All of these jackfruit dishes are traditional recipes. They reflect the creativity and ingenuity of generations past, who made the most of local ingredients.  A handful of ingredients – jackfruit, rice, coconut, jaggery, and cardamom – used to create a variety of sweets and snacks. Paired with coconut, and a few aromatics and spices, jackfruit is transformed into a range of everyday and special-occasion savoury dishes, each distinct in taste and texture. 

The variety of jackfruit dishes in Kerala cuisine also speaks to its versatility. Jackfruit holds appeal both in its ripe and raw forms. It retains texture when cooked, but also lends itself to being mashed, pureed, fried, and preserved.

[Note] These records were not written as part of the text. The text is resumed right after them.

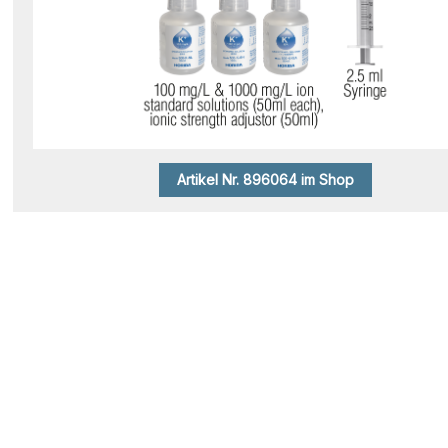
Artikel Nr. 896064 im Shop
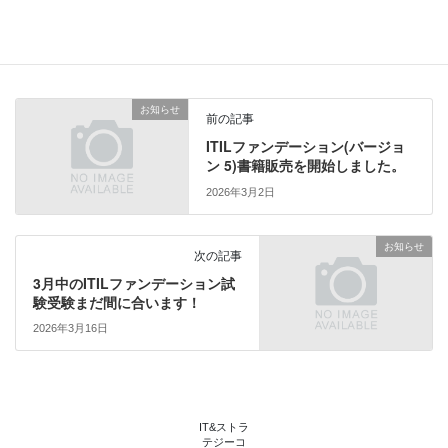
ッ
c
ク
e
し
b
カテゴリー
お知らせ
て
o
T
o
w
k
i
で
t
共
お知らせ
t
有
前の記事
e
す
r
る
ITILファンデーション(バージョ
で
に
ン 5)書籍販売を開始しました。
共
は
有
ク
(
リ
2026年3月2日
新
ッ
し
ク
い
し
ウ
て
お知らせ
次の記事
ィ
く
ン
だ
3月中のITILファンデーション試
ド
さ
ウ
い
験受験まだ間に合います！
で
(
開
新
2026年3月16日
き
し
ま
い
す
ウ
)
ィ
ン
ド
ウ
で
IT&ストラ
開
テジーコ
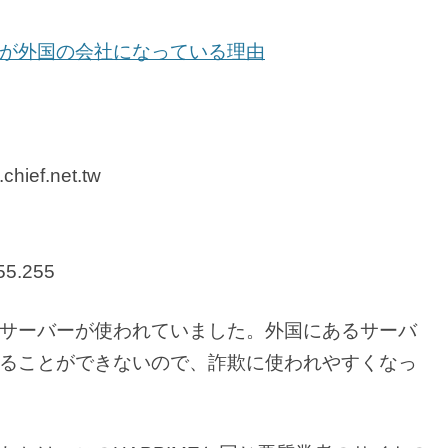
が外国の会社になっている理由
hief.net.tw
55.255
サーバーが使われていました。外国にあるサーバ
ることができないので、詐欺に使われやすくなっ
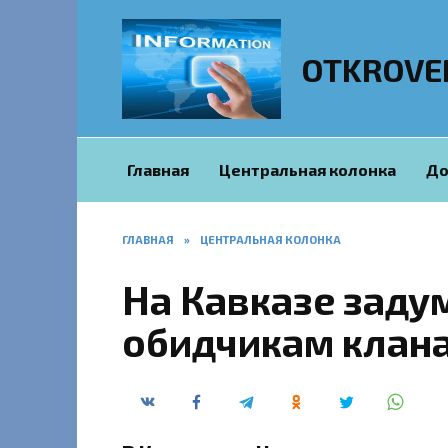
Перейти
к
содержанию
OTKROVE
Главная
Центральная колонка
До
ГЛАВНАЯ
»
ЦЕНТРАЛЬНАЯ КОЛОНКА
На Кавказе заду
обидчикам клан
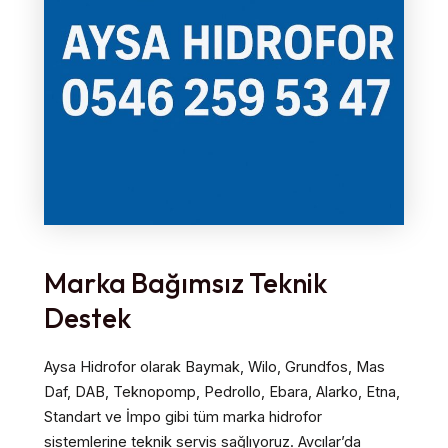
Marka Bağımsız Teknik
Destek
Aysa Hidrofor olarak Baymak, Wilo, Grundfos, Mas
Daf, DAB, Teknopomp, Pedrollo, Ebara, Alarko, Etna,
Standart ve İmpo gibi tüm marka hidrofor
sistemlerine teknik servis sağlıyoruz. Avcılar’da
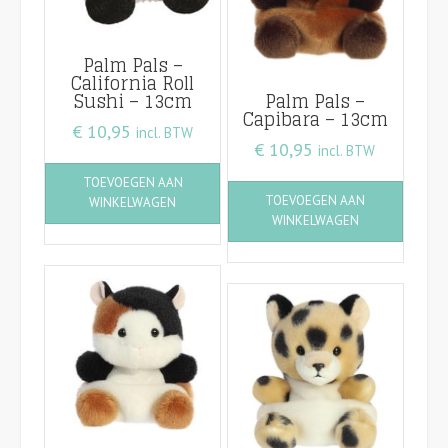
Palm Pals –
California Roll
Sushi – 13cm
Palm Pals –
Capibara – 13cm
€
10,95
incl. BTW
€
10,95
incl. BTW
TOEVOEGEN AAN
TOEVOEGEN AAN
WINKELWAGEN
WINKELWAGEN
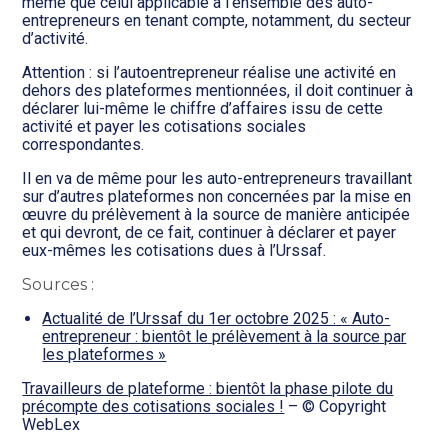
même que celui applicable à l’ensemble des auto-
entrepreneurs en tenant compte, notamment, du secteur
d’activité.
Attention : si l’autoentrepreneur réalise une activité en
dehors des plateformes mentionnées, il doit continuer à
déclarer lui-même le chiffre d’affaires issu de cette
activité et payer les cotisations sociales
correspondantes.
Il en va de même pour les auto-entrepreneurs travaillant
sur d’autres plateformes non concernées par la mise en
œuvre du prélèvement à la source de manière anticipée
et qui devront, de ce fait, continuer à déclarer et payer
eux-mêmes les cotisations dues à l’Urssaf.
Sources :
Actualité de l’Urssaf du 1er octobre 2025 : « Auto-
entrepreneur : bientôt le prélèvement à la source par
les plateformes »
Travailleurs de plateforme : bientôt la phase pilote du
précompte des cotisations sociales !
– © Copyright
WebLex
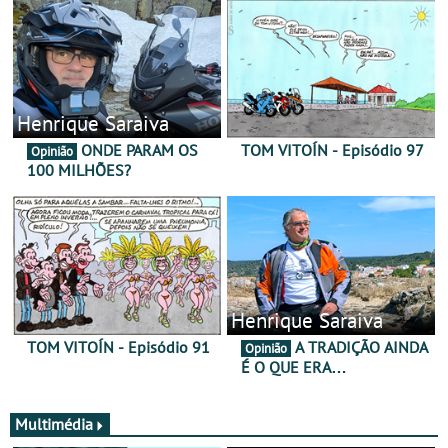
Henrique Saraiva
ONDE PARAM OS
TOM VITOÍN - Episódio 97
Opinião
100 MILHÕES?
Henrique Saraiva
TOM VITOÍN - Episódio 91
A TRADIÇÃO AINDA
Opinião
É O QUE ERA…
Multimédia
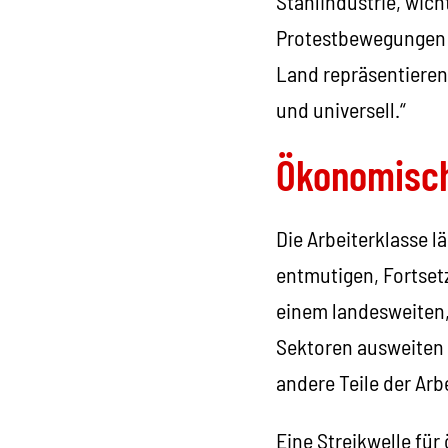
Stahlindustrie, wich
Protestbewegungen h
Land repräsentieren
und universell.“
Ökonomisch
Die Arbeiterklasse l
entmutigen, Fortset
einem landesweiten,
Sektoren ausweiten 
andere Teile der Ar
Eine Streikwelle für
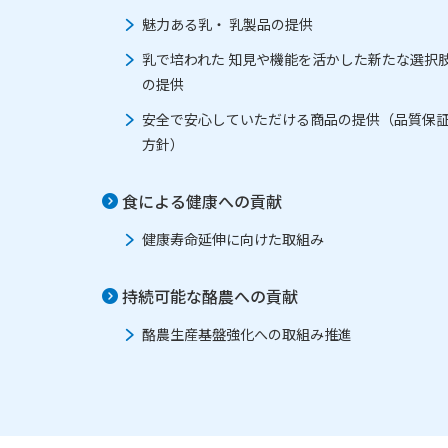
魅力ある乳・ 乳製品の提供
乳で培われた 知見や機能を活かした新たな選択
の提供
安全で安心していただける商品の提供（品質保
方針）
食による健康への貢献
健康寿命延伸に向けた取組み
持続可能な酪農への貢献
酪農生産基盤強化への取組み推進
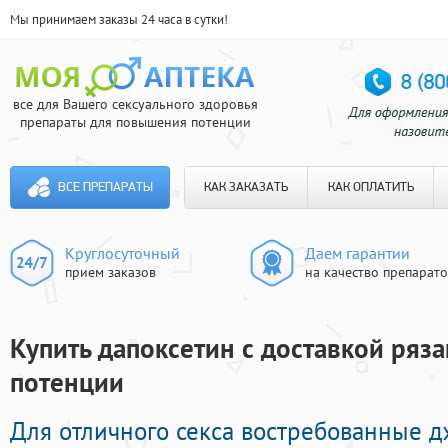
Мы принимаем заказы 24 часа в сутки!
все для Вашего сексуального здоровья
препараты для повышения потенции
ВСЕ ПРЕПАРАТЫ
КАК ЗАКАЗАТЬ
КАК ОПЛАТИТЬ
Круглосуточный
Даем гарантии
прием заказов
на качество препарат
Купить дапоксетин с доставкой ряза
потенции
Для отличного секса востребованные 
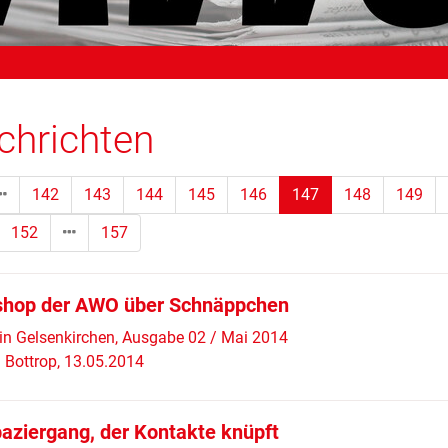
chrichten
(Standort)
142
143
144
145
146
147
148
149
152
157
hop der AWO über Schnäppchen
in Gelsenkirchen, Ausgabe 02 / Mai 2014
Bottrop, 13.05.2014
paziergang, der Kontakte knüpft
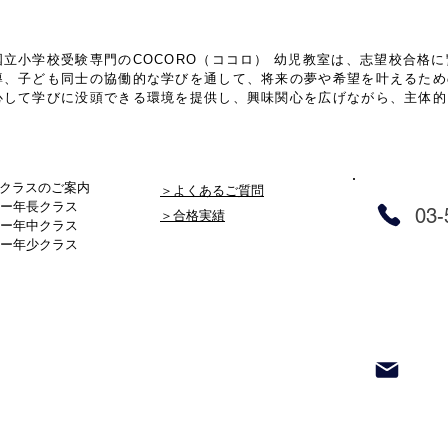
立小学校受験専門のCOCORO（ココロ） 幼児教室は、
志望校合格に
導、子ども同士の協働的な学びを通して、将来の夢や希望を叶えるため
心して学びに没頭できる環境を提供し、興味関心を広げながら、主体的
クラスのご案内
＞よくあるご質問
ー
年長クラス
03-
＞合格実績
ー
年中クラス
ー
年少クラス
体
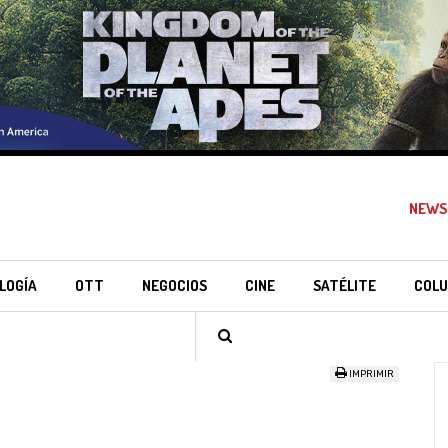
NEWS
LOGÍA
OTT
NEGOCIOS
CINE
SATÉLITE
COLU
IMPRIMIR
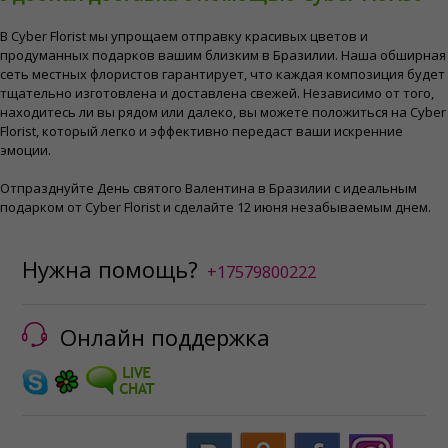
В Cyber ​​Florist мы упрощаем отправку красивых цветов и
продуманных подарков вашим близким в Бразилии. Наша обширная
сеть местных флористов гарантирует, что каждая композиция будет
тщательно изготовлена ​​и доставлена ​​свежей. Независимо от того,
находитесь ли вы рядом или далеко, вы можете положиться на Cyber
​​Florist, который легко и эффективно передаст ваши искренние
эмоции.
Отпразднуйте День святого Валентина в Бразилии с идеальным
подарком от Cyber ​​Florist и сделайте 12 июня незабываемым днем.
Нужна помощь?
+17579800222
Онлайн поддержка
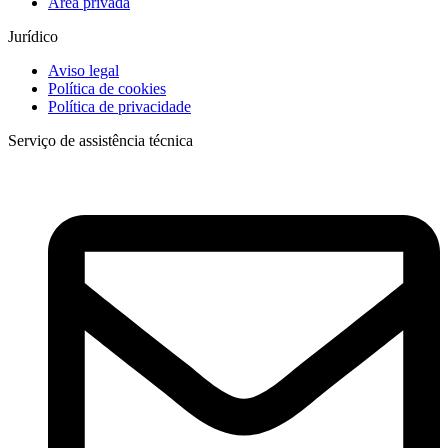
Área privada
Jurídico
Aviso legal
Política de cookies
Política de privacidade
Serviço de assistência técnica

Traditional jackfruit dishes are primarily associated with the Malayali home kitchen, and rarely, if ever, feature on restaurant menus. They are still largely unknown to those outside Kerala. There is a universe of Malayali cooking beyond appam and aviyal; the jackfruit dishes I describe here offer just a glimmer of that vastness.  

Coming Full Circle


For my family, things have come full circle. My parents retired and moved from Delhi to Kerala. On his small farm, my father planted a chakka tree — a fourth offspring! He is proud of this Vietnam Super Early, a variety that bears fruit in just over a year, and doesn’t grow too big, rendering it unnecessary to enlist a six-footer son for fruit picking. He sends us pictures of the growing tree, and the budding jackfruit. As for me, I am now on the other side of the world. Separated by distance and a pandemic, I scroll through pictures on my iPhone, waiting for the day that I will meet my parents’ cherished Vietnam Super Early.